Gerade hat die Altonaer Bezirksversammlung in Hamburg gefordert, in den Behörden eine gendergerechte Sprache einzuführen. Alle Anreden und Prospekte müssen überarbeitet werden, um eine gendergerechte Sprache einzuführen. Dass das ganze Millionen von Euro kostet, spielt dabei keine Rolle. Die Verunstaltung der deutschen Sprache wird dabei ebenfalls bewusst herbeigeführt. Wenn Babys (=Kleinstkind) gestillt werden, bekommen sie keine Muttermilch mehr, sondern „Brustmilch“ und später als Kinder können sie doch keinen Schneemann mehr bauen, sondern eine „Schneefigur“. Welche Verunstaltung der deutschen Sprache! Grünen Politiker fordern ja bereits, die Fibeln für die „ABC Schützen“, oh nein die „ABC Schießenden“ heißt es ja jetzt, umzuschreiben. Man kann sich nur an den Kopf fassen, wenn man diese idiotischen Vorschläge der Grünen für eine gendergerechte Anpassung der Sprache liest. Animateure sind jetzt „Animierende“, ups, darunter stelle ich mir etwas anderes vor. Na, egal. Dass Ampelmännchen jetzt „Ampelmenschlein“ sind und Absolventen in Zukunft einen „Abschluss innehabende Personen“ heißen, ist schon schlimm genug. Und eine Jungfrau ist in Zukunft eine „Person, die noch keinen Geschlechtsverkehr hatte“. Unsere Texte werden in Zukunft ein wenig länger, denn Bauern sind in Zukunft „Landwirtschaft Betreibende“.

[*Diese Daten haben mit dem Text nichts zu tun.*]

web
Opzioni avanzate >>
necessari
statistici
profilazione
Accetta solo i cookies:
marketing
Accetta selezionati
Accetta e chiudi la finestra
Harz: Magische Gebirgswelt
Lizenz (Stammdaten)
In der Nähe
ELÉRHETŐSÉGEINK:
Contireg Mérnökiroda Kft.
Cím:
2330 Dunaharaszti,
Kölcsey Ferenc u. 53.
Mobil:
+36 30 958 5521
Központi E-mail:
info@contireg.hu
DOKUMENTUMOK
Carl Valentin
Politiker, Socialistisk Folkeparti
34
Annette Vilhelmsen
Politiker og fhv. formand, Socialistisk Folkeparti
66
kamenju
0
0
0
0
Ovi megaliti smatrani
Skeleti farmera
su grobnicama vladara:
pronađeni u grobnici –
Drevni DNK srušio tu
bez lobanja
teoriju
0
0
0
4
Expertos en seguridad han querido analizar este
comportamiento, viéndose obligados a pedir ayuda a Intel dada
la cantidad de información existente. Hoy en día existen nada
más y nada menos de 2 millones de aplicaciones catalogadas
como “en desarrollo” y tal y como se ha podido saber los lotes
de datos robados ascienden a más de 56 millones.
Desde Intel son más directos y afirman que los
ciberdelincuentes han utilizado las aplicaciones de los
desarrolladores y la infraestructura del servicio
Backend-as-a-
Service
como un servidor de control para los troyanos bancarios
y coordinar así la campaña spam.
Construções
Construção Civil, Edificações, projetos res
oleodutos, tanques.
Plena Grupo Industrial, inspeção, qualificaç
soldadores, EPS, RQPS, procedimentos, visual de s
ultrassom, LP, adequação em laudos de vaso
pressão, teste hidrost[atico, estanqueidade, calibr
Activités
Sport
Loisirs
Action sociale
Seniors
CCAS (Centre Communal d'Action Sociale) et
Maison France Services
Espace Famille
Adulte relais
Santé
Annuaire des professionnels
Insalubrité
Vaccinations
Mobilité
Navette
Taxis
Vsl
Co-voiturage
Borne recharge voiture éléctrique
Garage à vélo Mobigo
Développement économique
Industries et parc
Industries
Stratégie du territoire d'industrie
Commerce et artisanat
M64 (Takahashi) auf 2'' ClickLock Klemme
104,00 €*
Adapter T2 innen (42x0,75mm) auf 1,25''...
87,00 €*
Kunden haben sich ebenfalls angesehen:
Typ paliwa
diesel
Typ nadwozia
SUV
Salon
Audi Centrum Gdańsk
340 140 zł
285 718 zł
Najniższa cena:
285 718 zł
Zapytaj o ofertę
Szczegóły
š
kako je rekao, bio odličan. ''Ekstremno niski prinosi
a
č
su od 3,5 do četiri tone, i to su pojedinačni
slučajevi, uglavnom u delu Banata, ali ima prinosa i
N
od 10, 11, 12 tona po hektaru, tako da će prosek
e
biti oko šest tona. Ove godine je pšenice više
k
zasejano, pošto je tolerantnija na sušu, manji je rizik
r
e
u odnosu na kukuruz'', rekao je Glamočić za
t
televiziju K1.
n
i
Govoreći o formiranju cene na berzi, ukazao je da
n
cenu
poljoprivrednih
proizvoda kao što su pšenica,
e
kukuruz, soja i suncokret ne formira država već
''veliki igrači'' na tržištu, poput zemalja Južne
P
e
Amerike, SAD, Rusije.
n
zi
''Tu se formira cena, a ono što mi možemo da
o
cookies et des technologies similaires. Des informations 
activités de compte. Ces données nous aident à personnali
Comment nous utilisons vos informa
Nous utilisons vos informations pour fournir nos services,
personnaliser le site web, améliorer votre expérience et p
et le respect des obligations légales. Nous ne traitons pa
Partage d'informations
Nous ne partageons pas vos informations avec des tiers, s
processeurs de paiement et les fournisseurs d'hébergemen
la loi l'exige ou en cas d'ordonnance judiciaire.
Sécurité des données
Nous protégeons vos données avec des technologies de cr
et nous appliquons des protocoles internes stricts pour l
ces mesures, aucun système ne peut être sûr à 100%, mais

Das ganze ist einfach kranker Wahnsinn oder ein Gender-Faschismus.
Zum Glück lässt sich Sprache nicht verordnen. Schon gar nicht, wenn die Vorschläge so wenig überzeugend sind wie das „er“ am Ende eines männlichen Substantivs, das künftig „Computa“ heißen soll, dann würde das „a“ beim normalen Sprechen doch wieder zu „er“ abgeschliffen. Aber so sprechen ja schon viele der Menschen mit Migrationshintergrund. Der Computer wird also weiterhin männlich klingen. Gender Gaga. Eine absurde Ideologie will unseren Alltag erobern. Das Bundesfamilien-ministerium befürwortet inzwischen geschlechterübergreifende Unisex-Toiletten an Schulen – damit sich auch Schüler, die sich selbst weder als Mann noch als Frau empfinden, nicht benachteiligt fühlen. Da fragt man sich schon: Haben wir keine wichtigeren Probleme als uns mit solchem Schwachsinn zu beschäftigen. Wir haben Gleichstellungsbeauftragte ohne Ende, die „Leitfäden für geschlechtergerechte Sprache“ entwerfen. Wir haben ungefähr 180 Lehrstühle an Unis, wo Soziologen, Psychologen und alle möglichen Studiengänge mit Gender Mainstreaming unterwandert werden. Da frage ich mich: Was machen die eigentlich den ganzen Tag? Wer hat diesen Menschen ins Gehirn geschissen? Bei Facebook kann man inzwischen bei der Anmeldung zwischen 60! Geschlechtern wählen. Wenn dem Esel zu wohl ist, geht er aufs Eis, tanzt dort, bricht ein und ersäuft.
Das Hauptproblem des Gender Mainstreaming jedoch ist, dass eine kleine Minderheit, die sich diskriminiert fühlt, dieses Gefühl der Mehrheit der Gesellschaft überstülpen will. Wehren wir uns in allen Bereichen gegen diesen Wahnsinn. Machen wir uns einfach darüber lustig und benutzen weiterhin die althergebrachten Wörter der deutschen Sprache.